During the pandemic, we realised the structural dangers of relying so heavily on migration for certain tasks. Across the country, farmers had trees full of wonderful fruit that just couldn’t be picked. I’d expect that living through such a devastating harvest season speeds up the automatisation of agriculture even more, with real consequences for rural ag-towns that see their population shrivelling away.

Plenty of jobs in the IT sector rely on foreign-born (and often foreign-trained) workers. The economy doesn’t care where workers come from as long as job vacancies can be filled. It’s even cheaper to grow the economy through migrant workers as the public purse doesn’t have to finance the very expensive two decades of a human’s life before they start paying tax.

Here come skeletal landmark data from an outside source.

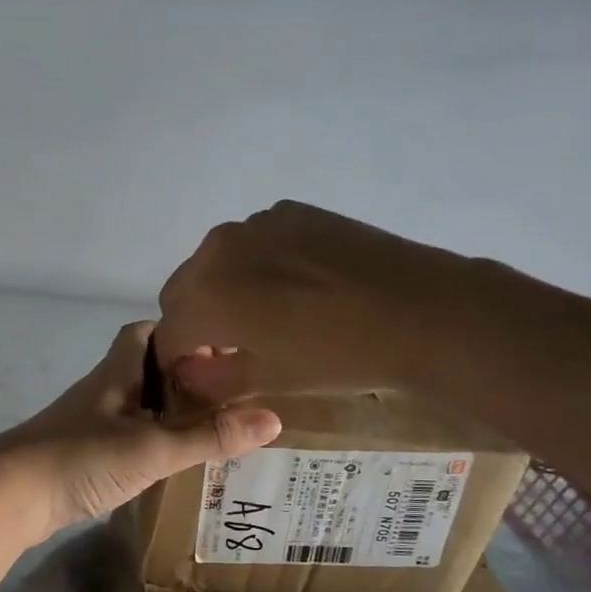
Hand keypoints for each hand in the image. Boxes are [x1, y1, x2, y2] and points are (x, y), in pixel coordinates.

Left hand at [0, 322, 280, 543]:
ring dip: (168, 413)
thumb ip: (208, 436)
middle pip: (144, 370)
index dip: (178, 331)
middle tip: (229, 393)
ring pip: (136, 407)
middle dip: (182, 377)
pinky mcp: (82, 456)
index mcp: (116, 373)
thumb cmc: (79, 456)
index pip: (144, 332)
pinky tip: (173, 464)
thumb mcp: (152, 447)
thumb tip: (272, 419)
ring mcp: (89, 424)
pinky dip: (151, 444)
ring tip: (214, 428)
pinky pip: (126, 439)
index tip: (218, 345)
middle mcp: (103, 391)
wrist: (8, 496)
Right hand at [157, 201, 486, 404]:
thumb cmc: (338, 356)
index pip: (168, 333)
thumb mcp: (268, 381)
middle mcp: (217, 249)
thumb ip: (211, 379)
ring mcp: (255, 223)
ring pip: (216, 262)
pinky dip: (257, 264)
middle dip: (196, 320)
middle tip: (233, 347)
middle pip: (183, 291)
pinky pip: (253, 241)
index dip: (179, 360)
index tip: (202, 375)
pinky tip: (298, 284)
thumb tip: (187, 370)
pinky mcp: (290, 211)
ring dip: (224, 289)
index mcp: (204, 295)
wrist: (422, 310)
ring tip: (269, 313)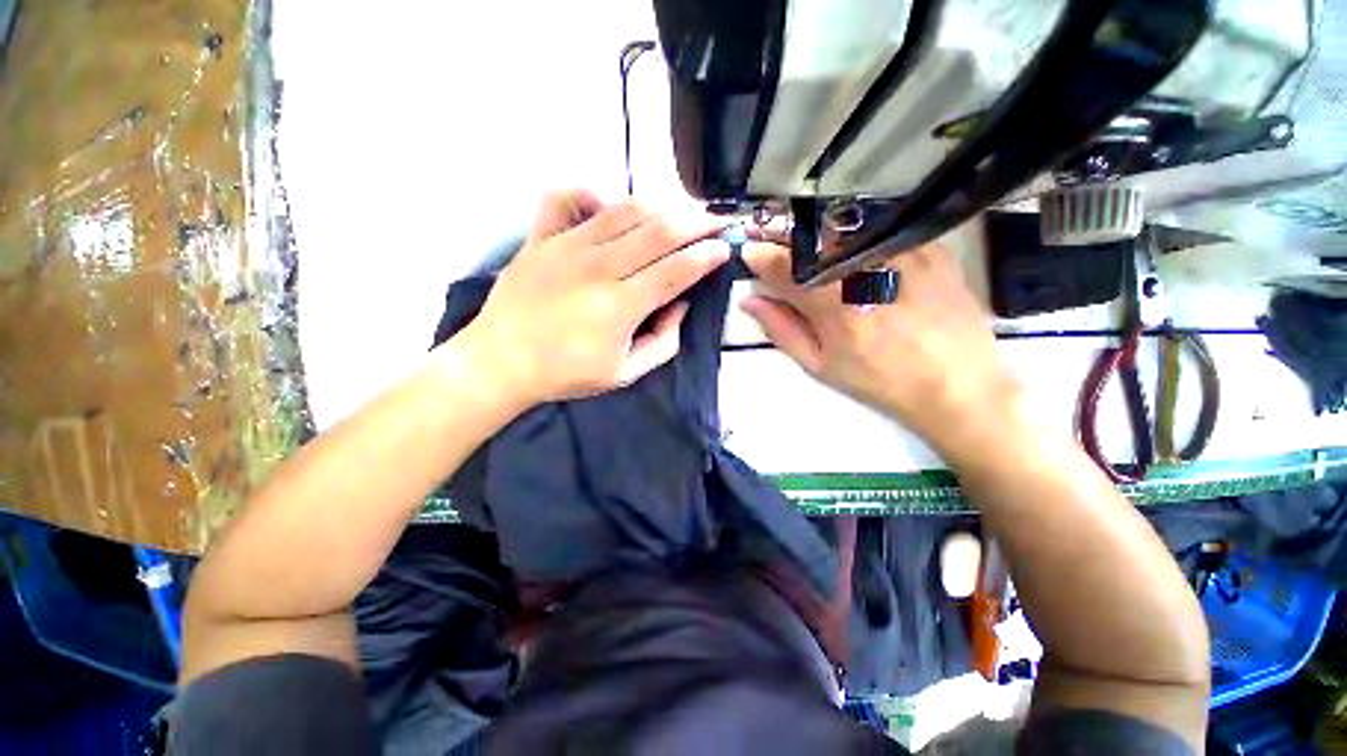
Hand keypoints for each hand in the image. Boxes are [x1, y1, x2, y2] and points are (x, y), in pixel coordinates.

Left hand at [459, 190, 728, 403]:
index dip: (708, 255)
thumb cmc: (565, 373)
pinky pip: (565, 199)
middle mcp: (599, 267)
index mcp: (621, 305)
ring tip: (678, 211)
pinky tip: (604, 203)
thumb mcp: (625, 372)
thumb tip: (679, 305)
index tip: (725, 249)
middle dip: (696, 222)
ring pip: (624, 210)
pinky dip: (588, 193)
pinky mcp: (541, 238)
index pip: (677, 269)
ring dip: (659, 206)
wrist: (501, 362)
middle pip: (659, 231)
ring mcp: (567, 247)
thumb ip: (663, 342)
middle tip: (714, 222)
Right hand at [740, 242, 1016, 447]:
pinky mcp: (931, 248)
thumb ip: (781, 329)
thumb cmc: (878, 382)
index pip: (784, 266)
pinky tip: (868, 267)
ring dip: (823, 243)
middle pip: (813, 240)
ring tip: (827, 266)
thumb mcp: (819, 366)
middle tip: (784, 257)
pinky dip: (862, 244)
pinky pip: (882, 234)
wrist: (957, 385)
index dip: (761, 256)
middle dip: (789, 244)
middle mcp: (867, 271)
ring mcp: (903, 253)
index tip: (751, 253)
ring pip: (845, 231)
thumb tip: (750, 300)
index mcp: (834, 306)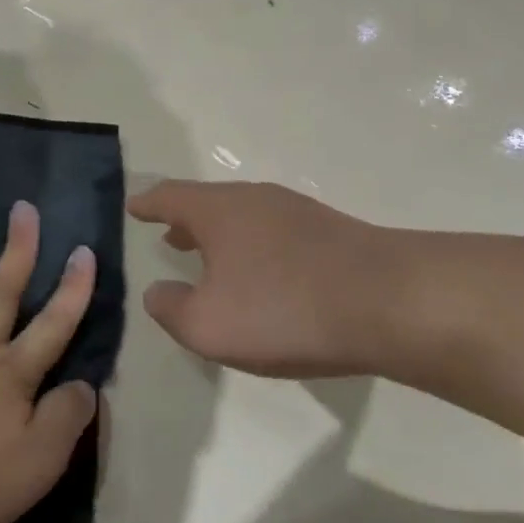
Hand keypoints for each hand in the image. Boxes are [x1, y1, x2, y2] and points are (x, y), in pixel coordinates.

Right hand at [128, 180, 414, 378]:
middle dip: (185, 220)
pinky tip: (263, 274)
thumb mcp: (209, 325)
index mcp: (218, 210)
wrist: (389, 302)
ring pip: (244, 216)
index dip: (147, 204)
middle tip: (168, 235)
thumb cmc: (283, 309)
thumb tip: (158, 292)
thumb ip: (172, 309)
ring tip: (211, 256)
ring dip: (221, 234)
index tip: (133, 206)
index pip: (169, 197)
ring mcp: (295, 211)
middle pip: (208, 202)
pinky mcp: (329, 231)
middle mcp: (253, 199)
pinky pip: (274, 232)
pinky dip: (253, 246)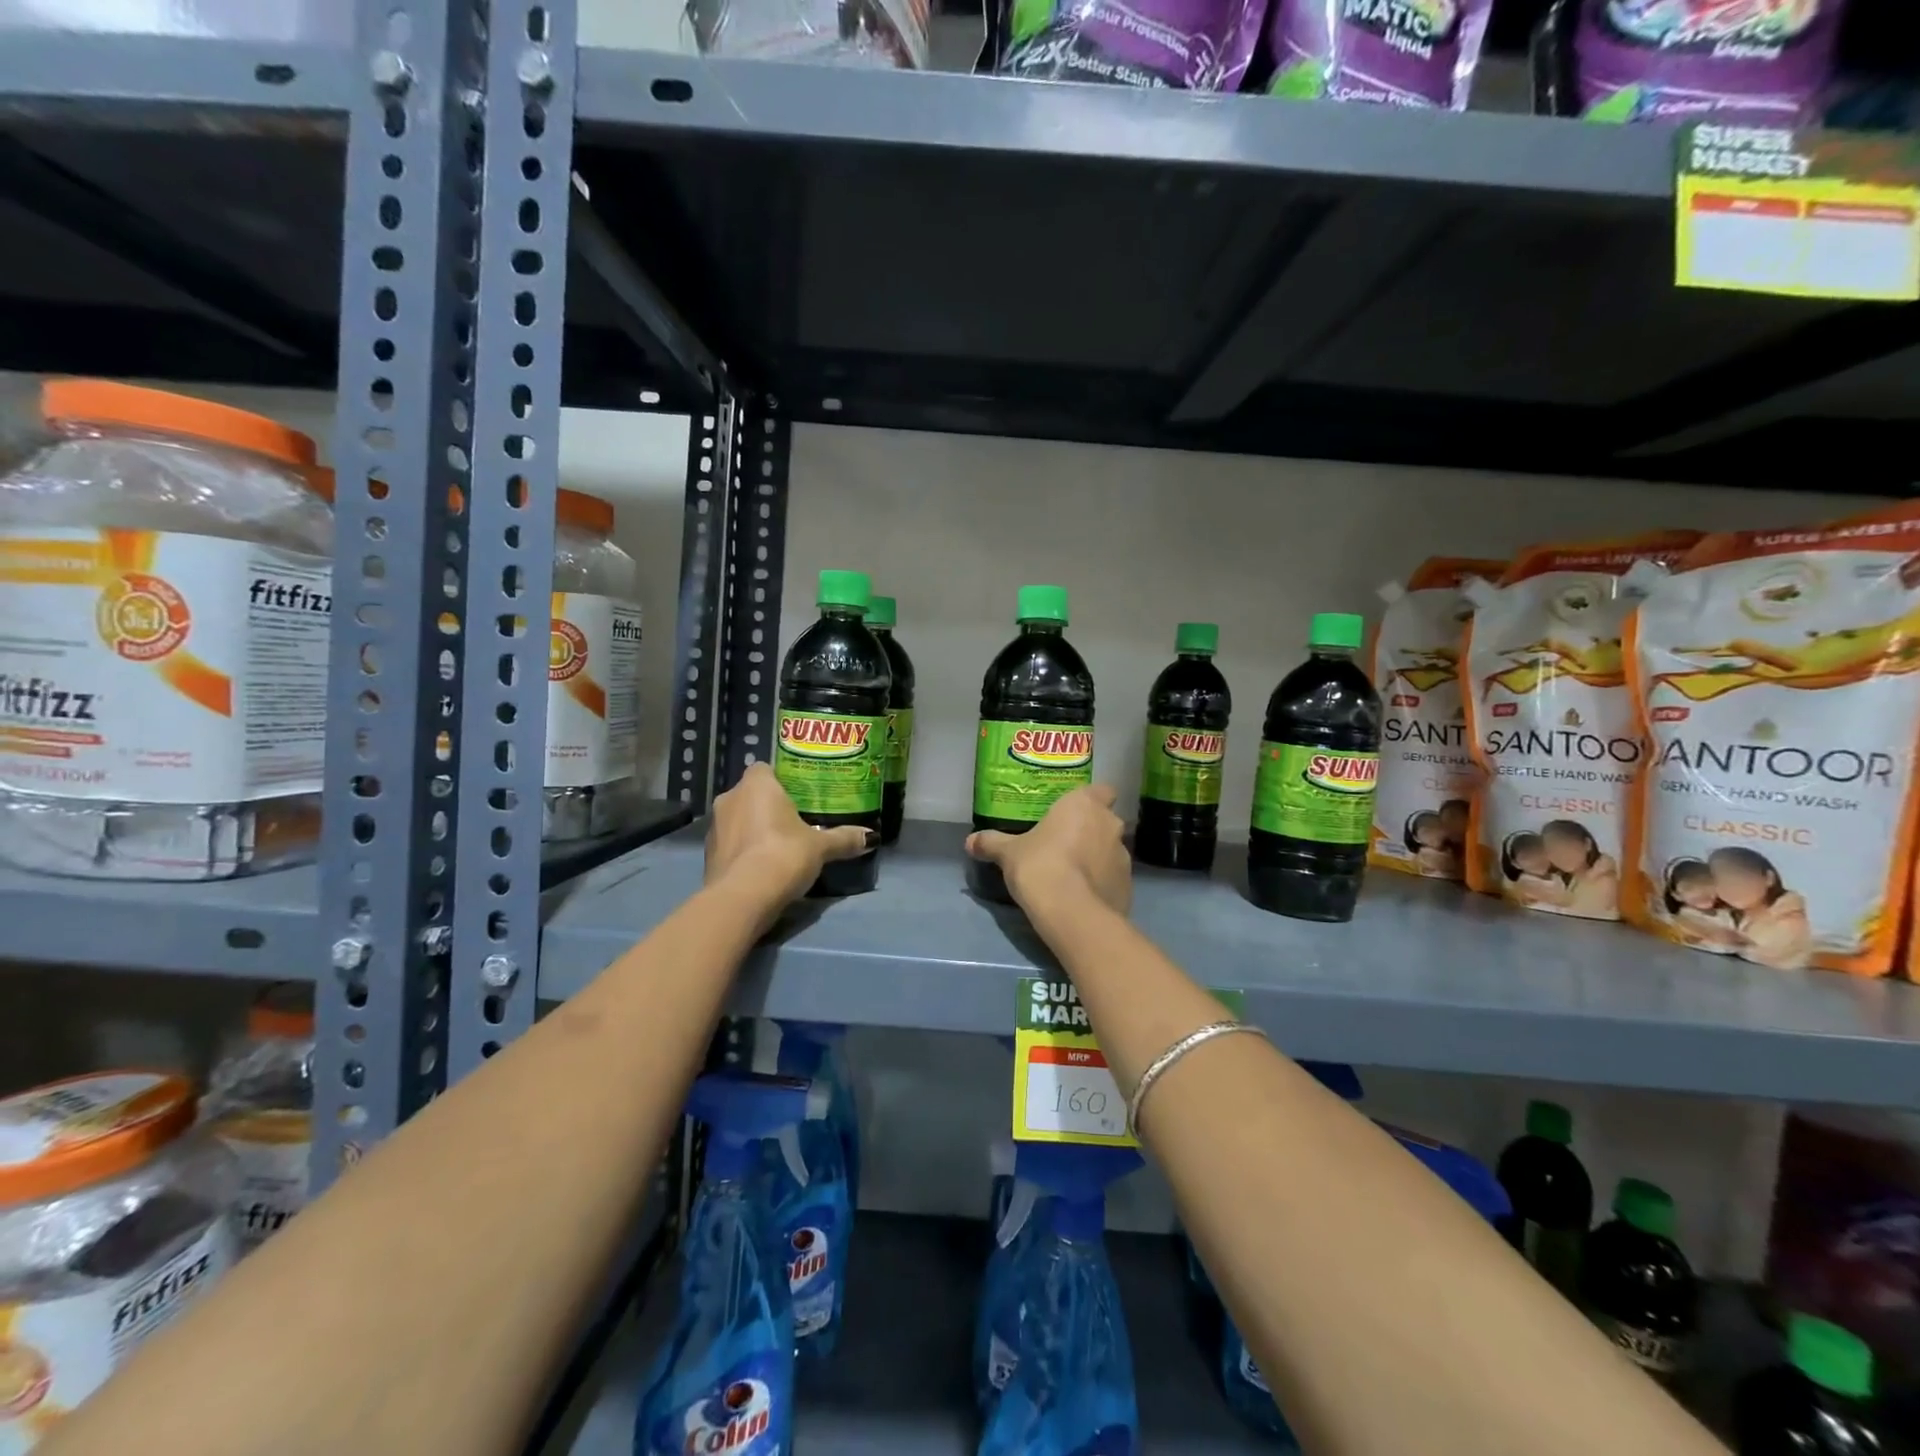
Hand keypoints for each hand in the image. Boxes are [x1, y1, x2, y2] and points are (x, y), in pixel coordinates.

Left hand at [704, 763, 874, 927]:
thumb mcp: (821, 847)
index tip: (799, 795)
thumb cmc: (783, 855)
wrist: (742, 898)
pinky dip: (744, 851)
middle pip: (751, 794)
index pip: (765, 769)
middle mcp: (730, 798)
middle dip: (768, 806)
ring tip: (779, 846)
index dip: (780, 780)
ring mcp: (714, 827)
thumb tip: (871, 836)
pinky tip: (762, 866)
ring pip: (738, 819)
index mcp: (756, 785)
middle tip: (794, 820)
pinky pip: (731, 844)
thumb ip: (844, 838)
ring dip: (753, 828)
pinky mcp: (708, 855)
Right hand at [966, 784, 1131, 916]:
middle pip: (1105, 821)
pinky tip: (1081, 898)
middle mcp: (1110, 825)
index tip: (1073, 812)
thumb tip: (970, 841)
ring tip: (1072, 875)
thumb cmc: (1040, 865)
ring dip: (1096, 858)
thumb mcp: (1008, 853)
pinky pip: (1113, 879)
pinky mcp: (1129, 887)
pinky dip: (1101, 884)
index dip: (1091, 800)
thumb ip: (991, 843)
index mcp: (1085, 805)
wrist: (1071, 913)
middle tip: (1065, 844)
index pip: (1102, 790)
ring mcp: (1124, 857)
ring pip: (1110, 851)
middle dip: (1090, 831)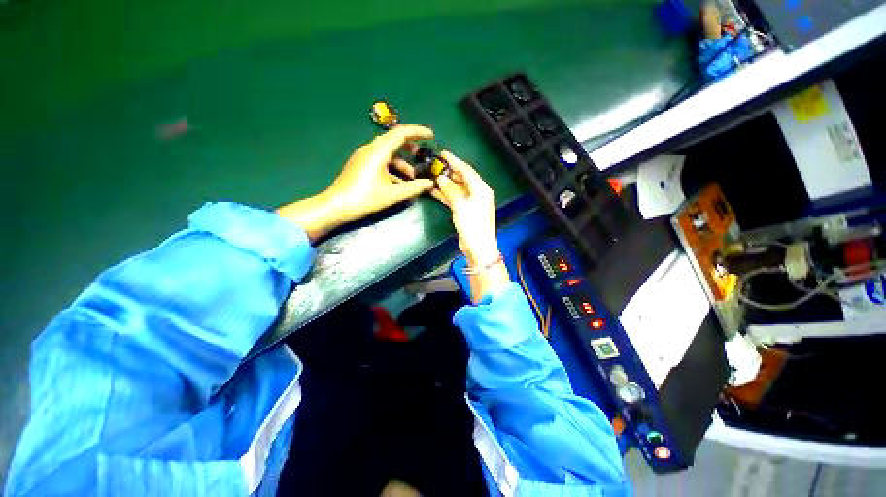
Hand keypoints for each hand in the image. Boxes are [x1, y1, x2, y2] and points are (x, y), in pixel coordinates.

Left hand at [277, 125, 434, 239]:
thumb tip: (430, 183)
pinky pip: (379, 158)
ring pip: (387, 151)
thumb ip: (413, 188)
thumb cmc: (363, 199)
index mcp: (378, 151)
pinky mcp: (359, 164)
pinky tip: (397, 182)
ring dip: (401, 160)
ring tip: (412, 175)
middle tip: (423, 153)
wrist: (335, 206)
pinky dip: (391, 165)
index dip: (418, 131)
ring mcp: (363, 156)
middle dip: (411, 145)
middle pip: (394, 139)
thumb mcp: (391, 195)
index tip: (431, 136)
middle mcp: (370, 148)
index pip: (401, 132)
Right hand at [432, 152, 509, 301]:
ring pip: (458, 188)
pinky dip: (446, 193)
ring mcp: (474, 202)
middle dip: (449, 171)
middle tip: (435, 164)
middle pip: (463, 178)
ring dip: (446, 182)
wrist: (479, 248)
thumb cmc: (472, 225)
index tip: (443, 154)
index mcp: (481, 189)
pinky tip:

I previously wrote about how the migration pipeline into Australia might be at risk of drying up. Creating a structural over-dependence on migrants in key jobs points to potential future vulnerabilities. Age- and disability-care workers are the third-most common jobs in this country and, as I argued previously, might soon become the second-largest job as Australia’s rate of ageing doubles. Currently, 41 per cent (95,000) of the 228,000 workers looking after vulnerable populations were born outside of Australia.

Any future scenario where Australia fails to attract sufficient migrant workers (pandemics, wars, political conflict) could lead to catastrophic shortages in a notoriously understaffed industry that heavily relies on migrants and can’t be off-shored. Education and training efforts should take such strategic weaknesses seriously and, at the very least, be prepared to quickly train local workers should such need ever occur.

In the meantime, have a look at your job in the list above (use the search function). Think through how your industry, your business, might need to change should the migrant pipeline ever dry up again.